Extracted records:
══════════

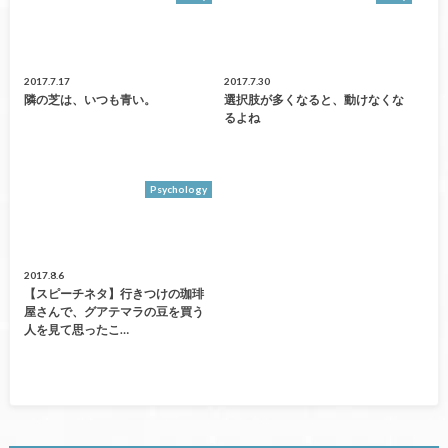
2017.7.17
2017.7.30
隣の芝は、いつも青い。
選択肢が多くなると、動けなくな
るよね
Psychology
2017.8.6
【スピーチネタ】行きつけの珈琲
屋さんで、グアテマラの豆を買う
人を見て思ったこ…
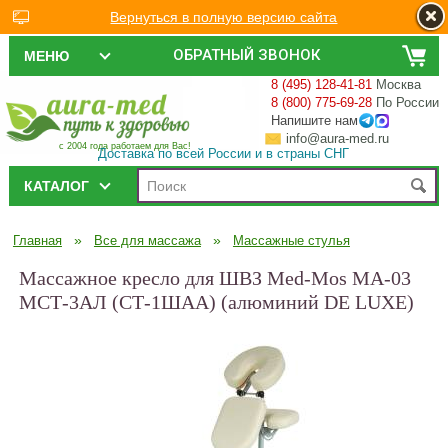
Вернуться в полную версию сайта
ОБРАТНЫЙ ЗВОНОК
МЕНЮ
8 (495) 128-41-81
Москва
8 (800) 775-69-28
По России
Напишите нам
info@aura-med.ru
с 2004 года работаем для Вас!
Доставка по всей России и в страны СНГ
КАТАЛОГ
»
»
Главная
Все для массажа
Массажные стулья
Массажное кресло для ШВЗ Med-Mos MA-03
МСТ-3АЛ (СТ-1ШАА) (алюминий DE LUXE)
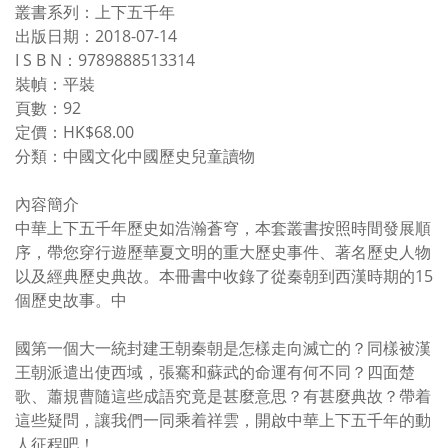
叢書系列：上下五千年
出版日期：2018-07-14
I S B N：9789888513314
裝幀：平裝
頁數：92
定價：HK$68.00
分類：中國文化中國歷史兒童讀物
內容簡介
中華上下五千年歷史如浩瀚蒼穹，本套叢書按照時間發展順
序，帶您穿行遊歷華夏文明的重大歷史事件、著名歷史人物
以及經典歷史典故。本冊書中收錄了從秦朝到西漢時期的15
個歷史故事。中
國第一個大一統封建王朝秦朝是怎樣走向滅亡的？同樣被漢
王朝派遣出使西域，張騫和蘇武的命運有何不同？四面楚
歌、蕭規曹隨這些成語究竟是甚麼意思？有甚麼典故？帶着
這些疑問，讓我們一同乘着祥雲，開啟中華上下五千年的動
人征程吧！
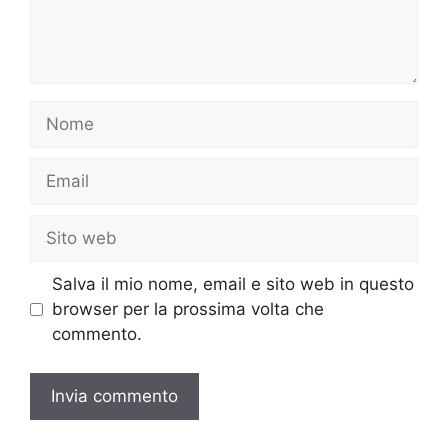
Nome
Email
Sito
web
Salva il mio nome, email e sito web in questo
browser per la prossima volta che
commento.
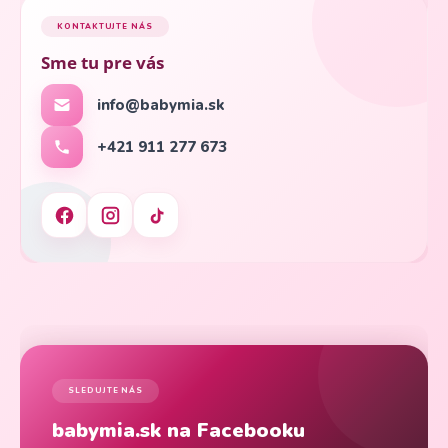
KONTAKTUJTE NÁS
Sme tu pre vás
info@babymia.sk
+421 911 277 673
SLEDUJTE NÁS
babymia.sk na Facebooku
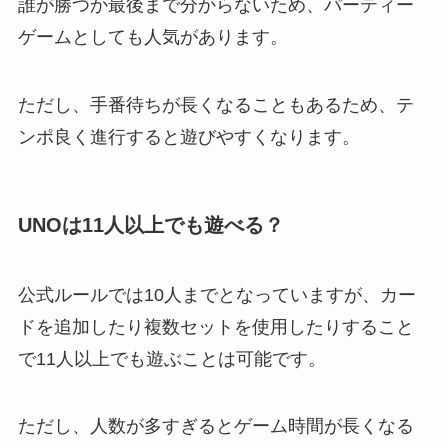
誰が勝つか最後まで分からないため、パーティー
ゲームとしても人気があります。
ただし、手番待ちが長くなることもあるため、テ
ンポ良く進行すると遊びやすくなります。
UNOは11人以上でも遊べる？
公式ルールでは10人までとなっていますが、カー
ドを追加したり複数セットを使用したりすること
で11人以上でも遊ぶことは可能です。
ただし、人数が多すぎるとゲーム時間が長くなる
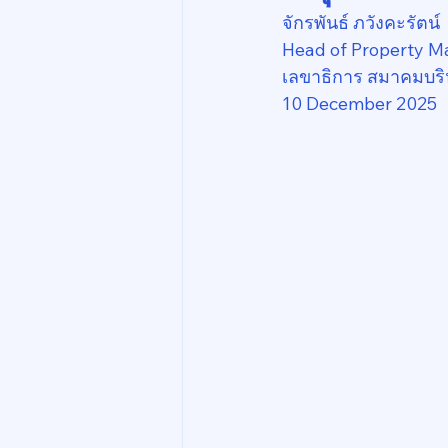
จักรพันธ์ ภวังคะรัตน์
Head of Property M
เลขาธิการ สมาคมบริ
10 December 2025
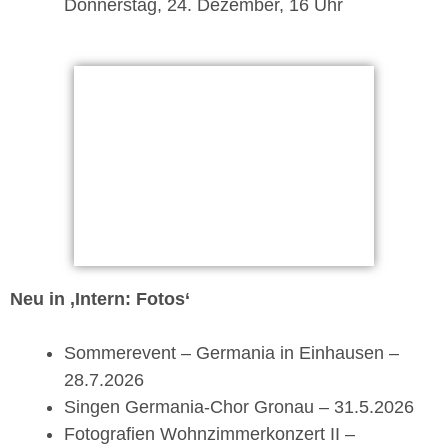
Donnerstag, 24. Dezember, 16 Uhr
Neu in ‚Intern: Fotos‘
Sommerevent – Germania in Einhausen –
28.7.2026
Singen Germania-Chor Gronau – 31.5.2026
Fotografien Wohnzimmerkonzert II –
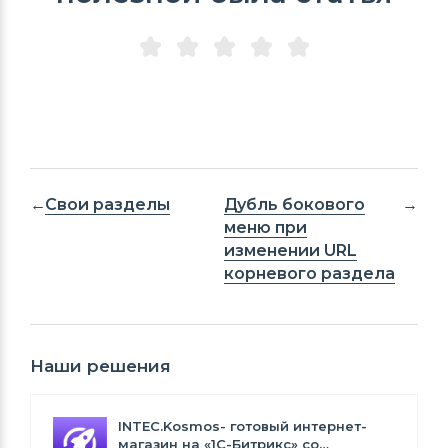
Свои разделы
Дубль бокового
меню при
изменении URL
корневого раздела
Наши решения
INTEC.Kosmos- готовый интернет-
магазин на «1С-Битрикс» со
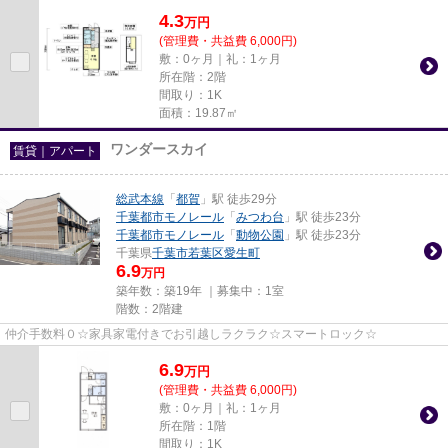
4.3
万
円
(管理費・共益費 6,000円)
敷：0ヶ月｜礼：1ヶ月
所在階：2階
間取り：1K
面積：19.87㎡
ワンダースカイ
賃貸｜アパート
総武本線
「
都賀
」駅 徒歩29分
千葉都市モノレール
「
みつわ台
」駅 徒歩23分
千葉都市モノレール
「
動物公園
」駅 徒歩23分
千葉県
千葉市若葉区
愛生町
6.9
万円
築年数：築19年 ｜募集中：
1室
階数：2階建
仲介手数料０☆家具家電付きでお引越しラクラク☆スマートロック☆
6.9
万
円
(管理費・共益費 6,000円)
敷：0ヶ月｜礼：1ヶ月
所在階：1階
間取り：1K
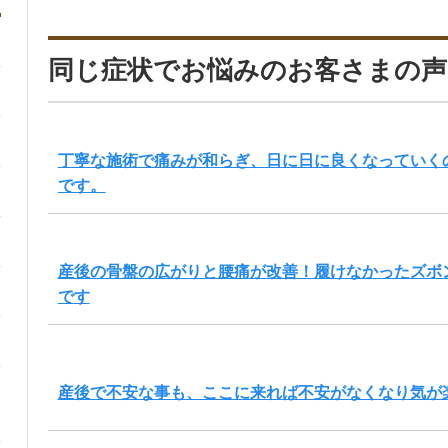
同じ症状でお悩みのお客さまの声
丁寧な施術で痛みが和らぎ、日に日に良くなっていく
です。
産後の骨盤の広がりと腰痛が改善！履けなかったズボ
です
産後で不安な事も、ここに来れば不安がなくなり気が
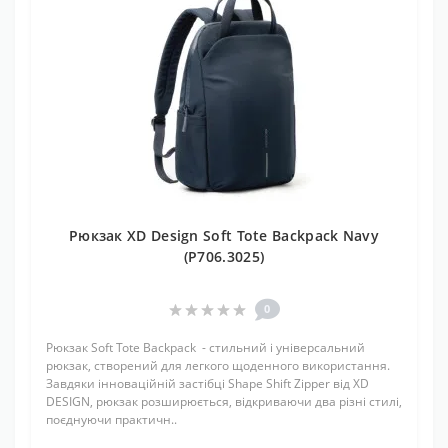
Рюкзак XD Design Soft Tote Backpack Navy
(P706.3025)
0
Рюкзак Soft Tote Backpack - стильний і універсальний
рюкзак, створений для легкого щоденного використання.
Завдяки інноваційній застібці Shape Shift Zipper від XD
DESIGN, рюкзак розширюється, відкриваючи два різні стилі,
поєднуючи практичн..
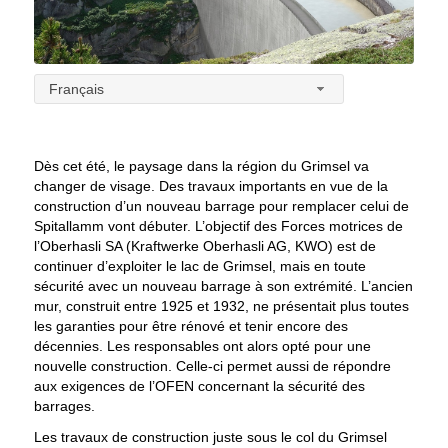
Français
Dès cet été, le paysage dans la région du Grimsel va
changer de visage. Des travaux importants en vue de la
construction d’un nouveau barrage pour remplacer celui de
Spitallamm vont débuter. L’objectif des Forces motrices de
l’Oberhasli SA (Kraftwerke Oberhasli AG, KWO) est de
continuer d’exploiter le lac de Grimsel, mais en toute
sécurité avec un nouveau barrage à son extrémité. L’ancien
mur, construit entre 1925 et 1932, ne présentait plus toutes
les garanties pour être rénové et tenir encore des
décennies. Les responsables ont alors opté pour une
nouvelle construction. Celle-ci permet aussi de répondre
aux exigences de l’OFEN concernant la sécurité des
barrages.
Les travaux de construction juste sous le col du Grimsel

══════════

Work to complete
The result should be a verbatim copy of the data, free of pictures.

Result below
2017.7.17
2017.7.30
隣の芝は、いつも青い。
選択肢が多くなると、動けなくな
るよね
Psychology
2017.8.6
【スピーチネタ】行きつけの珈琲
屋さんで、グアテマラの豆を買う
人を見て思ったこ…
Вернуться в полную версию сайта
ОБРАТНЫЙ ЗВОНОК
МЕНЮ
8 (495) 128-41-81
Москва
8 (800) 775-69-28
По России
Напишите нам
info@aura-med.ru
с 2004 года работаем для Вас!
Доставка по всей России и в страны СНГ
КАТАЛОГ
»
»
Главная
Все для массажа
Массажные стулья
Массажное кресло для ШВЗ Med-Mos MA-03
МСТ-3АЛ (СТ-1ШАА) (алюминий DE LUXE)
叢書系列：上下五千年
出版日期：2018-07-14
I S B N：9789888513314
裝幀：平裝
頁數：92
定價：HK$68.00
分類：中國文化中國歷史兒童讀物
內容簡介
中華上下五千年歷史如浩瀚蒼穹，本套叢書按照時間發展順
序，帶您穿行遊歷華夏文明的重大歷史事件、著名歷史人物
以及經典歷史典故。本冊書中收錄了從秦朝到西漢時期的15
個歷史故事。中
國第一個大一統封建王朝秦朝是怎樣走向滅亡的？同樣被漢
王朝派遣出使西域，張騫和蘇武的命運有何不同？四面楚
歌、蕭規曹隨這些成語究竟是甚麼意思？有甚麼典故？帶着
這些疑問，讓我們一同乘着祥雲，開啟中華上下五千年的動
人征程吧！
Nome
Email
Sito
web
Salva il mio nome, email e sito web in questo
browser per la prossima volta che
commento.
KONTAKTUJTE NÁS
Sme tu pre vás
info@babymia.sk
+421 911 277 673
SLEDUJTE NÁS
babymia.sk na Facebooku
誰が勝つか最後まで分からないため、パーティー
ゲームとしても人気があります。
ただし、手番待ちが長くなることもあるため、テ
ンポ良く進行すると遊びやすくなります。
UNOは11人以上でも遊べる？
公式ルールでは10人までとなっていますが、カー
ドを追加したり複数セットを使用したりすること
で11人以上でも遊ぶことは可能です。
ただし、人数が多すぎるとゲーム時間が長くなる
จักรพันธ์ ภวังคะรัตน์
Head of Property M
เลขาธิการ สมาคมบริ
10 December 2025
Donnerstag, 24. Dezember, 16 Uhr
Neu in ‚Intern: Fotos‘
Sommerevent – Germania in Einhausen –
28.7.2026
Singen Germania-Chor Gronau – 31.5.2026
Fotografien Wohnzimmerkonzert II –
Свои разделы
Дубль бокового
меню при
изменении URL
корневого раздела
Наши решения
INTEC.Kosmos- готовый интернет-
магазин на «1С-Битрикс» со
4.3
万
円
(管理費・共益費 6,000円)
敷：0ヶ月｜礼：1ヶ月
所在階：2階
間取り：1K
面積：19.87㎡
ワンダースカイ
賃貸｜アパート
総武本線
「
都賀
」駅 徒歩29分
千葉都市モノレール
「
みつわ台
」駅 徒歩23分
千葉都市モノレール
「
動物公園
」駅 徒歩23分
千葉県
千葉市若葉区
愛生町
6.9
万円
築年数：築19年 ｜募集中：
1室
階数：2階建
仲介手数料０☆家具家電付きでお引越しラクラク☆スマートロック☆
6.9
万
円
(管理費・共益費 6,000円)
敷：0ヶ月｜礼：1ヶ月
所在階：1階
間取り：1K
同じ症状でお悩みのお客さまの声
丁寧な施術で痛みが和らぎ、日に日に良くなっていく
です。
産後の骨盤の広がりと腰痛が改善！履けなかったズボ
です
産後で不安な事も、ここに来れば不安がなくなり気が
Рюкзак XD Design Soft Tote Backpack Navy
(P706.3025)
0
Рюкзак Soft Tote Backpack - стильний і універсальний
рюкзак, створений для легкого щоденного використання.
Завдяки інноваційній застібці Shape Shift Zipper від XD
DESIGN, рюкзак розширюється, відкриваючи два різні стилі,
поєднуючи практичн..
Français
Dès cet été, le paysage dans la région du Grimsel va
changer de visage. Des travaux importants en vue de la
construction d’un nouveau barrage pour remplacer celui de
Spitallamm vont débuter. L’objectif des Forces motrices de
l’Oberhasli SA (Kraftwerke Oberhasli AG, KWO) est de
continuer d’exploiter le lac de Grimsel, mais en toute
sécurité avec un nouveau barrage à son extrémité. L’ancien
mur, construit entre 1925 et 1932, ne présentait plus toutes
les garanties pour être rénové et tenir encore des
décennies. Les responsables ont alors opté pour une
nouvelle construction. Celle-ci permet aussi de répondre
aux exigences de l’OFEN concernant la sécurité des
barrages.
Les travaux de construction juste sous le col du Grimsel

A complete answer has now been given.